Abstract

Our treatment modalities and techniques for intracavernous large or giant internal carotid artery (ICA) aneurysms have been changed based on past clinical experience. We report clinical results and pitfalls of bypass surgery for intracavernous ICA aneurysms. This study included unruptured symptomatic 37 intracavernous ICA aneurysms in 36 patients. Treatment methods were selected based on the anatomical features of the aneurysm and neurological/hemodynamic conditions during balloon test occlusion (BTO). Eleven aneurysms were treated without bypass surgery.
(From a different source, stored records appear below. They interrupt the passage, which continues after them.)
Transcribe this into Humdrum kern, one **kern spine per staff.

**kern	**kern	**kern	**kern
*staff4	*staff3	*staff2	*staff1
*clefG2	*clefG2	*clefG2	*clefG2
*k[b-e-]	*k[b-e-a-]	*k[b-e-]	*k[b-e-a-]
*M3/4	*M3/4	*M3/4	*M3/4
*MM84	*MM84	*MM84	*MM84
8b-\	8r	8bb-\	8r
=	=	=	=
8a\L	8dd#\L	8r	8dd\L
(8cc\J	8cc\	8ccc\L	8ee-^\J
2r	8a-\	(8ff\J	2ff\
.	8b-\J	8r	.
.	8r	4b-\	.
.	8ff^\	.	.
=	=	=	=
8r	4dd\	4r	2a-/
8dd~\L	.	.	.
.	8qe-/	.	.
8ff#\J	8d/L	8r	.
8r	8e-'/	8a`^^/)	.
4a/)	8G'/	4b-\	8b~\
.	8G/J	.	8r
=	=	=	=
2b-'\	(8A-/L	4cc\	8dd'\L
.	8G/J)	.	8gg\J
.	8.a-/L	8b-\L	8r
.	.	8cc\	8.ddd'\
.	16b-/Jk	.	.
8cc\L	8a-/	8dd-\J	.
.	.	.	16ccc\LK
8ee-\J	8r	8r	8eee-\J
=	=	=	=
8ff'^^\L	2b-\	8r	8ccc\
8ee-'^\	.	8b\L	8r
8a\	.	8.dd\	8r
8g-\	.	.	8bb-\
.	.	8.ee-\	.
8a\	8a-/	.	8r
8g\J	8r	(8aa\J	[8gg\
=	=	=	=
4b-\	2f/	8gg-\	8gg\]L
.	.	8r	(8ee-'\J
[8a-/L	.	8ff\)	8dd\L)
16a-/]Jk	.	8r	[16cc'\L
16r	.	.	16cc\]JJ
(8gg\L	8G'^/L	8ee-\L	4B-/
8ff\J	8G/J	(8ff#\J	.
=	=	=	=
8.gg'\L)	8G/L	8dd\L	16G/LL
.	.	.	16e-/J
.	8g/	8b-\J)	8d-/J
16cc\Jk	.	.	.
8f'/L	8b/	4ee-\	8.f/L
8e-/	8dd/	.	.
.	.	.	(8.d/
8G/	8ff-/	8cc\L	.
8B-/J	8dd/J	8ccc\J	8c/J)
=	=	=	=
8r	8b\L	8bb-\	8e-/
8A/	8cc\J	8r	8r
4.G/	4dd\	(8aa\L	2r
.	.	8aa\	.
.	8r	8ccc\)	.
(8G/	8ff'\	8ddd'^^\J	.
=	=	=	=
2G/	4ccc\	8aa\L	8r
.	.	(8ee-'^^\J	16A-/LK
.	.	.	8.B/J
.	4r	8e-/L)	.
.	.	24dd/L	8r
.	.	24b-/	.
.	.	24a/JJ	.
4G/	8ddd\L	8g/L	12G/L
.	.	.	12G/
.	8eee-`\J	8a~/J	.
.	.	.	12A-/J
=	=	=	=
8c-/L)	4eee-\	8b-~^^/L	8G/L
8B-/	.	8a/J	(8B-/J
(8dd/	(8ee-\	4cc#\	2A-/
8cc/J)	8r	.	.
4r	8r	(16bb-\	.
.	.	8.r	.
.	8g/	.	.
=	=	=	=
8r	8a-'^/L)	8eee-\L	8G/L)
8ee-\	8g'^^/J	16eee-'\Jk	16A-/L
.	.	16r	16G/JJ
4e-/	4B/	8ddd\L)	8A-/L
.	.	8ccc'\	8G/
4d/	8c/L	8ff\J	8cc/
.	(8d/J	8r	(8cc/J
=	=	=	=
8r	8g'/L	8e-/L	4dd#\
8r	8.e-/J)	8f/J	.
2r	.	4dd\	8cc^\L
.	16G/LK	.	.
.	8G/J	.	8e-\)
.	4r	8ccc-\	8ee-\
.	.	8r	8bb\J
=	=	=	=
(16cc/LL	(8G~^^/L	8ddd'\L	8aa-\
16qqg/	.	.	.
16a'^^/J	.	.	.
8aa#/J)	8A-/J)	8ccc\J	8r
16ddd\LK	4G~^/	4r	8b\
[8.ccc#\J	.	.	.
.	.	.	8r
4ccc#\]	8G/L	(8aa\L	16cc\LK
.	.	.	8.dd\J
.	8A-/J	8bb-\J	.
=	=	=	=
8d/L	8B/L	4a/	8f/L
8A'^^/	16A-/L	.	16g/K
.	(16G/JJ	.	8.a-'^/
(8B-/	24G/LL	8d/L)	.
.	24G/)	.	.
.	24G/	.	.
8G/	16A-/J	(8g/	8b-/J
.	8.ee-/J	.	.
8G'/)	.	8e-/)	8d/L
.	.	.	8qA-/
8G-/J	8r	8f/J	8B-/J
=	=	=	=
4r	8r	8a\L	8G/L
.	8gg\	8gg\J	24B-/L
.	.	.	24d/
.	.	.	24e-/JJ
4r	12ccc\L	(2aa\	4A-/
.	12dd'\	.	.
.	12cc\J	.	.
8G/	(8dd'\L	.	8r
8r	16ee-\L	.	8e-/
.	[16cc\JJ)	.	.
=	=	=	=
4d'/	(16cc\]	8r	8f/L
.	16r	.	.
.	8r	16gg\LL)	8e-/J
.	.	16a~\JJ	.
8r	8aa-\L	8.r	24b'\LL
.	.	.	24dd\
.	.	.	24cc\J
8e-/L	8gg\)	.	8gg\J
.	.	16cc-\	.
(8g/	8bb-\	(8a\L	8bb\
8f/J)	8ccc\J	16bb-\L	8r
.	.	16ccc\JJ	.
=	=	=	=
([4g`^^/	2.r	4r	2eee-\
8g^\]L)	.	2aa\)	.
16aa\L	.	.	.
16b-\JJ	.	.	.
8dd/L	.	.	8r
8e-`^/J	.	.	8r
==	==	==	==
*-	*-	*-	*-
Low flow bypass (STA-MCA anastomosis) was performed for 18 aneurysms, and eight aneurysms were treated with high flow bypass. A saphenous vein graft was originally used for high flow bypass, but it was changed with a radial artery because of the problem of long-term patency. ICA occlusion was accomplished by ligation of the cervical ICA alone in the early cases until we encountered a case with brain infarction due to emboli from the aneurysm after ICA ligation. Accordingly, ICA occlusion was performed by endovascular internal trapping two days after bypass surgery. There was, however, a case of graft thrombosis before ICA occlusion. We now occlude ICA by surgical trapping between the neck and the intracranial ICA immediately after revascularization. No patients had permanent ischemic neurological deficits due to cerebral hypoperfusion after ICA occlusion. Our treatment algorithm based on BTO was reliable. When the patients undergo bypass surgery, we perform ICA occlusion by surgical trapping between the neck and the intracranial portion.